Sarcopenia, frailty and exercise

Many thanks to Offord and Witham for their article on sarcopenia.1 They rightly identify low levels of physical exercise as a major cause of sarcopenia and subsequent frailty, dependency and premature death. As they say, exercise has some effect in reversing sarcopenia but by the time that sarcopenia has become a clinical problem it is probably too late to treat. A trial that investigated weight-training in nursing home residents, aged 90 years or older, showed weight training to be clearly beneficial in terms of strength and self-care scores - but, the scores soon fell back to their pre-trial levels after the study ended.2 Prevention is what is needed and this means regular exercise for the population as a whole, starting as early in life as possible and continuing throughout life.

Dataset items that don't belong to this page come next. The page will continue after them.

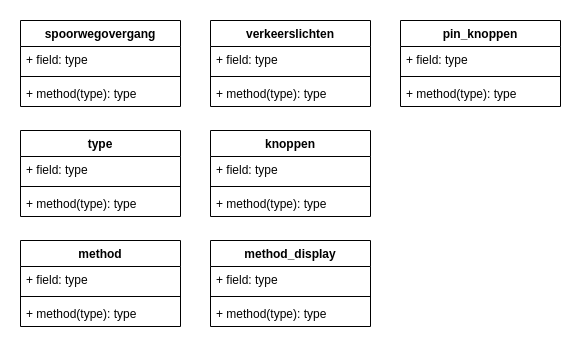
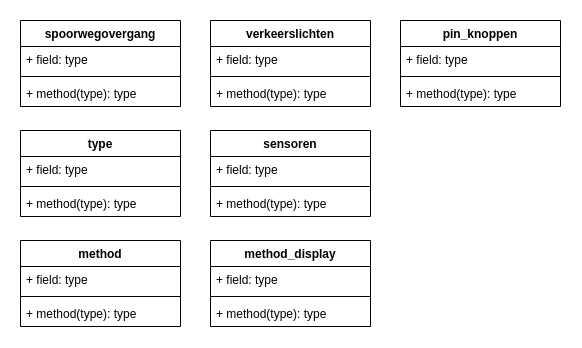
  <mxCell id="0" />
  <mxCell id="1" parent="0" />
  <mxCell id="2" value="spoorwegovergang" style="swimlane;fontStyle=1;align=center;verticalAlign=top;childLayout=stackLayout;horizontal=1;startSize=26;horizontalStack=0;resizeParent=1;resizeParentMax=0;resizeLast=0;collapsible=1;marginBottom=0;whiteSpace=wrap;html=1;" parent="1" vertex="1"><mxGeometry x="20" y="20" width="160" height="86" as="geometry" /></mxCell>
  <mxCell id="3" value="+ field: type" style="text;strokeColor=none;fillColor=none;align=left;verticalAlign=top;spacingLeft=4;spacingRight=4;overflow=hidden;rotatable=0;points=[[0,0.5],[1,0.5]];portConstraint=eastwest;whiteSpace=wrap;html=1;" parent="2" vertex="1"><mxGeometry y="26" width="160" height="26" as="geometry" /></mxCell>
  <mxCell id="4" value="" style="line;strokeWidth=1;fillColor=none;align=left;verticalAlign=middle;spacingTop=-1;spacingLeft=3;spacingRight=3;rotatable=0;labelPosition=right;points=[];portConstraint=eastwest;strokeColor=inherit;" parent="2" vertex="1"><mxGeometry y="52" width="160" height="8" as="geometry" /></mxCell>
  <mxCell id="5" value="+ method(type): type" style="text;strokeColor=none;fillColor=none;align=left;verticalAlign=top;spacingLeft=4;spacingRight=4;overflow=hidden;rotatable=0;points=[[0,0.5],[1,0.5]];portConstraint=eastwest;whiteSpace=wrap;html=1;" parent="2" vertex="1"><mxGeometry y="60" width="160" height="26" as="geometry" /></mxCell>
  <mxCell id="6" value="verkeerslichten" style="swimlane;fontStyle=1;align=center;verticalAlign=top;childLayout=stackLayout;horizontal=1;startSize=26;horizontalStack=0;resizeParent=1;resizeParentMax=0;resizeLast=0;collapsible=1;marginBottom=0;whiteSpace=wrap;html=1;" parent="1" vertex="1"><mxGeometry x="210" y="20" width="160" height="86" as="geometry" /></mxCell>
  <mxCell id="7" value="+ field: type" style="text;strokeColor=none;fillColor=none;align=left;verticalAlign=top;spacingLeft=4;spacingRight=4;overflow=hidden;rotatable=0;points=[[0,0.5],[1,0.5]];portConstraint=eastwest;whiteSpace=wrap;html=1;" parent="6" vertex="1"><mxGeometry y="26" width="160" height="26" as="geometry" /></mxCell>
  <mxCell id="8" value="" style="line;strokeWidth=1;fillColor=none;align=left;verticalAlign=middle;spacingTop=-1;spacingLeft=3;spacingRight=3;rotatable=0;labelPosition=right;points=[];portConstraint=eastwest;strokeColor=inherit;" parent="6" vertex="1"><mxGeometry y="52" width="160" height="8" as="geometry" /></mxCell>
  <mxCell id="9" value="+ method(type): type" style="text;strokeColor=none;fillColor=none;align=left;verticalAlign=top;spacingLeft=4;spacingRight=4;overflow=hidden;rotatable=0;points=[[0,0.5],[1,0.5]];portConstraint=eastwest;whiteSpace=wrap;html=1;" parent="6" vertex="1"><mxGeometry y="60" width="160" height="26" as="geometry" /></mxCell>
  <mxCell id="10" value="method" style="swimlane;fontStyle=1;align=center;verticalAlign=top;childLayout=stackLayout;horizontal=1;startSize=26;horizontalStack=0;resizeParent=1;resizeParentMax=0;resizeLast=0;collapsible=1;marginBottom=0;whiteSpace=wrap;html=1;" parent="1" vertex="1"><mxGeometry x="20" y="240" width="160" height="86" as="geometry" /></mxCell>
  <mxCell id="11" value="+ field: type" style="text;strokeColor=none;fillColor=none;align=left;verticalAlign=top;spacingLeft=4;spacingRight=4;overflow=hidden;rotatable=0;points=[[0,0.5],[1,0.5]];portConstraint=eastwest;whiteSpace=wrap;html=1;" parent="10" vertex="1"><mxGeometry y="26" width="160" height="26" as="geometry" /></mxCell>
  <mxCell id="12" value="" style="line;strokeWidth=1;fillColor=none;align=left;verticalAlign=middle;spacingTop=-1;spacingLeft=3;spacingRight=3;rotatable=0;labelPosition=right;points=[];portConstraint=eastwest;strokeColor=inherit;" parent="10" vertex="1"><mxGeometry y="52" width="160" height="8" as="geometry" /></mxCell>
  <mxCell id="13" value="+ method(type): type" style="text;strokeColor=none;fillColor=none;align=left;verticalAlign=top;spacingLeft=4;spacingRight=4;overflow=hidden;rotatable=0;points=[[0,0.5],[1,0.5]];portConstraint=eastwest;whiteSpace=wrap;html=1;" parent="10" vertex="1"><mxGeometry y="60" width="160" height="26" as="geometry" /></mxCell>
  <mxCell id="14" value="method_display" style="swimlane;fontStyle=1;align=center;verticalAlign=top;childLayout=stackLayout;horizontal=1;startSize=26;horizontalStack=0;resizeParent=1;resizeParentMax=0;resizeLast=0;collapsible=1;marginBottom=0;whiteSpace=wrap;html=1;" parent="1" vertex="1"><mxGeometry x="210" y="240" width="160" height="86" as="geometry" /></mxCell>
  <mxCell id="15" value="+ field: type" style="text;strokeColor=none;fillColor=none;align=left;verticalAlign=top;spacingLeft=4;spacingRight=4;overflow=hidden;rotatable=0;points=[[0,0.5],[1,0.5]];portConstraint=eastwest;whiteSpace=wrap;html=1;" parent="14" vertex="1"><mxGeometry y="26" width="160" height="26" as="geometry" /></mxCell>
  <mxCell id="16" value="" style="line;strokeWidth=1;fillColor=none;align=left;verticalAlign=middle;spacingTop=-1;spacingLeft=3;spacingRight=3;rotatable=0;labelPosition=right;points=[];portConstraint=eastwest;strokeColor=inherit;" parent="14" vertex="1"><mxGeometry y="52" width="160" height="8" as="geometry" /></mxCell>
  <mxCell id="17" value="+ method(type): type" style="text;strokeColor=none;fillColor=none;align=left;verticalAlign=top;spacingLeft=4;spacingRight=4;overflow=hidden;rotatable=0;points=[[0,0.5],[1,0.5]];portConstraint=eastwest;whiteSpace=wrap;html=1;" parent="14" vertex="1"><mxGeometry y="60" width="160" height="26" as="geometry" /></mxCell>
  <mxCell id="18" value="type" style="swimlane;fontStyle=1;align=center;verticalAlign=top;childLayout=stackLayout;horizontal=1;startSize=26;horizontalStack=0;resizeParent=1;resizeParentMax=0;resizeLast=0;collapsible=1;marginBottom=0;whiteSpace=wrap;html=1;" parent="1" vertex="1"><mxGeometry x="20" y="130" width="160" height="86" as="geometry" /></mxCell>
  <mxCell id="19" value="+ field: type" style="text;strokeColor=none;fillColor=none;align=left;verticalAlign=top;spacingLeft=4;spacingRight=4;overflow=hidden;rotatable=0;points=[[0,0.5],[1,0.5]];portConstraint=eastwest;whiteSpace=wrap;html=1;" parent="18" vertex="1"><mxGeometry y="26" width="160" height="26" as="geometry" /></mxCell>
  <mxCell id="20" value="" style="line;strokeWidth=1;fillColor=none;align=left;verticalAlign=middle;spacingTop=-1;spacingLeft=3;spacingRight=3;rotatable=0;labelPosition=right;points=[];portConstraint=eastwest;strokeColor=inherit;" parent="18" vertex="1"><mxGeometry y="52" width="160" height="8" as="geometry" /></mxCell>
  <mxCell id="21" value="+ method(type): type" style="text;strokeColor=none;fillColor=none;align=left;verticalAlign=top;spacingLeft=4;spacingRight=4;overflow=hidden;rotatable=0;points=[[0,0.5],[1,0.5]];portConstraint=eastwest;whiteSpace=wrap;html=1;" parent="18" vertex="1"><mxGeometry y="60" width="160" height="26" as="geometry" /></mxCell>
- <mxCell id="22" value="knoppen" style="swimlane;fontStyle=1;align=center;verticalAlign=top;childLayout=stackLayout;horizontal=1;startSize=26;horizontalStack=0;resizeParent=1;resizeParentMax=0;resizeLast=0;collapsible=1;marginBottom=0;whiteSpace=wrap;html=1;" parent="1" vertex="1"><mxGeometry x="210" y="130" width="160" height="86" as="geometry" /></mxCell>
+ <mxCell id="22" value="sensoren" style="swimlane;fontStyle=1;align=center;verticalAlign=top;childLayout=stackLayout;horizontal=1;startSize=26;horizontalStack=0;resizeParent=1;resizeParentMax=0;resizeLast=0;collapsible=1;marginBottom=0;whiteSpace=wrap;html=1;" parent="1" vertex="1"><mxGeometry x="210" y="130" width="160" height="86" as="geometry" /></mxCell>
  <mxCell id="23" value="+ field: type" style="text;strokeColor=none;fillColor=none;align=left;verticalAlign=top;spacingLeft=4;spacingRight=4;overflow=hidden;rotatable=0;points=[[0,0.5],[1,0.5]];portConstraint=eastwest;whiteSpace=wrap;html=1;" parent="22" vertex="1"><mxGeometry y="26" width="160" height="26" as="geometry" /></mxCell>
  <mxCell id="24" value="" style="line;strokeWidth=1;fillColor=none;align=left;verticalAlign=middle;spacingTop=-1;spacingLeft=3;spacingRight=3;rotatable=0;labelPosition=right;points=[];portConstraint=eastwest;strokeColor=inherit;" parent="22" vertex="1"><mxGeometry y="52" width="160" height="8" as="geometry" /></mxCell>
  <mxCell id="25" value="+ method(type): type" style="text;strokeColor=none;fillColor=none;align=left;verticalAlign=top;spacingLeft=4;spacingRight=4;overflow=hidden;rotatable=0;points=[[0,0.5],[1,0.5]];portConstraint=eastwest;whiteSpace=wrap;html=1;" parent="22" vertex="1"><mxGeometry y="60" width="160" height="26" as="geometry" /></mxCell>
  <mxCell id="26" value="pin_knoppen" style="swimlane;fontStyle=1;align=center;verticalAlign=top;childLayout=stackLayout;horizontal=1;startSize=26;horizontalStack=0;resizeParent=1;resizeParentMax=0;resizeLast=0;collapsible=1;marginBottom=0;whiteSpace=wrap;html=1;" vertex="1" parent="1"><mxGeometry x="400" y="20" width="160" height="86" as="geometry" /></mxCell>
  <mxCell id="27" value="+ field: type" style="text;strokeColor=none;fillColor=none;align=left;verticalAlign=top;spacingLeft=4;spacingRight=4;overflow=hidden;rotatable=0;points=[[0,0.5],[1,0.5]];portConstraint=eastwest;whiteSpace=wrap;html=1;" vertex="1" parent="26"><mxGeometry y="26" width="160" height="26" as="geometry" /></mxCell>
  <mxCell id="28" value="" style="line;strokeWidth=1;fillColor=none;align=left;verticalAlign=middle;spacingTop=-1;spacingLeft=3;spacingRight=3;rotatable=0;labelPosition=right;points=[];portConstraint=eastwest;strokeColor=inherit;" vertex="1" parent="26"><mxGeometry y="52" width="160" height="8" as="geometry" /></mxCell>
  <mxCell id="29" value="+ method(type): type" style="text;strokeColor=none;fillColor=none;align=left;verticalAlign=top;spacingLeft=4;spacingRight=4;overflow=hidden;rotatable=0;points=[[0,0.5],[1,0.5]];portConstraint=eastwest;whiteSpace=wrap;html=1;" vertex="1" parent="26"><mxGeometry y="60" width="160" height="26" as="geometry" /></mxCell>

Regular moderate to vigorous exercise is not only a protection against sarcopenia but is also the key to prevention of a large number of non-communicable diseases which themselves lead to a further reduction of physical performance – obesity, diabetes, heart disease, osteoporosis, some cancers and many others. Regular exercise lengthens lifespan but, perhaps more importantly, healthspan. The compression of morbidity at the end of life is what we all seek for our patients as well as ourselves. It is regular exercise which lengthens healthspan and reduces the financial, social and health costs which result from an increasingly dependent elderly population. The desirability of decreasing the period of dependency at the end of life cannot be overstated.
Sadly it seems that end-of-life dependency is actually increasing. The Office of National Statistics report in 2012 showed that a 65 year old man could expect to be free from disability and long term illness for a further 10.6 years but by 2014 this had decreased to 10.3 years. For women the figures were 11.2 years falling to 10.9 years.3
Inactivity should be managed as seriously as cigarette smoking. Public education, the provision of better exercise facilities and the promotion of active travel (ie walking or cycling to work) should become political imperatives. And the medical profession should spend a great deal more time and effort in encouraging an idle population to get off its collective backside and start exercising.